[Stored entries]
------------------------------------
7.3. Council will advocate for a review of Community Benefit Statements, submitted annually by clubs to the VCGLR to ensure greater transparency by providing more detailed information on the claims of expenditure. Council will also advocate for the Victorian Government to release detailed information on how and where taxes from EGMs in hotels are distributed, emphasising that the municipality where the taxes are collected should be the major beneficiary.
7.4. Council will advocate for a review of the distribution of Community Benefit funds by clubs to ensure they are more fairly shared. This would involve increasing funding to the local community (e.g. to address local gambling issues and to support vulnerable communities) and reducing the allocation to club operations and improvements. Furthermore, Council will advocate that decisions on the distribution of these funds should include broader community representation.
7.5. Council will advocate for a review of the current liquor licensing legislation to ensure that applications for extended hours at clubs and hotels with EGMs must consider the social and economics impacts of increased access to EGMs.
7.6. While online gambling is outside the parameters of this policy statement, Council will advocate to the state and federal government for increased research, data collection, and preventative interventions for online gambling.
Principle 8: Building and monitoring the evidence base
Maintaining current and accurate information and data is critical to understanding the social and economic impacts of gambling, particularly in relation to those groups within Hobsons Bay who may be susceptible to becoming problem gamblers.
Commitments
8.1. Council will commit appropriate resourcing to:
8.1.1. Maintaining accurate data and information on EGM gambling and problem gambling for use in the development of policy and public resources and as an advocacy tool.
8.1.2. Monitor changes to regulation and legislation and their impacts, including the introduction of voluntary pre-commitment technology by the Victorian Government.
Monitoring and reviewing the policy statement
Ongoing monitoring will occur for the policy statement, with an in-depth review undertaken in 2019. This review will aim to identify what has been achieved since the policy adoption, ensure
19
------------------------------------
Repeat the data in full. Alter nothing.

7.3. Council will advocate for a review of Community Benefit Statements, submitted annually by clubs to the VCGLR to ensure greater transparency by providing more detailed information on the claims of expenditure. Council will also advocate for the Victorian Government to release detailed information on how and where taxes from EGMs in hotels are distributed, emphasising that the municipality where the taxes are collected should be the major beneficiary.
7.4. Council will advocate for a review of the distribution of Community Benefit funds by clubs to ensure they are more fairly shared. This would involve increasing funding to the local community (e.g. to address local gambling issues and to support vulnerable communities) and reducing the allocation to club operations and improvements. Furthermore, Council will advocate that decisions on the distribution of these funds should include broader community representation.
7.5. Council will advocate for a review of the current liquor licensing legislation to ensure that applications for extended hours at clubs and hotels with EGMs must consider the social and economics impacts of increased access to EGMs.
7.6. While online gambling is outside the parameters of this policy statement, Council will advocate to the state and federal government for increased research, data collection, and preventative interventions for online gambling.
Principle 8: Building and monitoring the evidence base
Maintaining current and accurate information and data is critical to understanding the social and economic impacts of gambling, particularly in relation to those groups within Hobsons Bay who may be susceptible to becoming problem gamblers.
Commitments
8.1. Council will commit appropriate resourcing to:
8.1.1. Maintaining accurate data and information on EGM gambling and problem gambling for use in the development of policy and public resources and as an advocacy tool.
8.1.2. Monitor changes to regulation and legislation and their impacts, including the introduction of voluntary pre-commitment technology by the Victorian Government.
Monitoring and reviewing the policy statement
Ongoing monitoring will occur for the policy statement, with an in-depth review undertaken in 2019. This review will aim to identify what has been achieved since the policy adoption, ensure
19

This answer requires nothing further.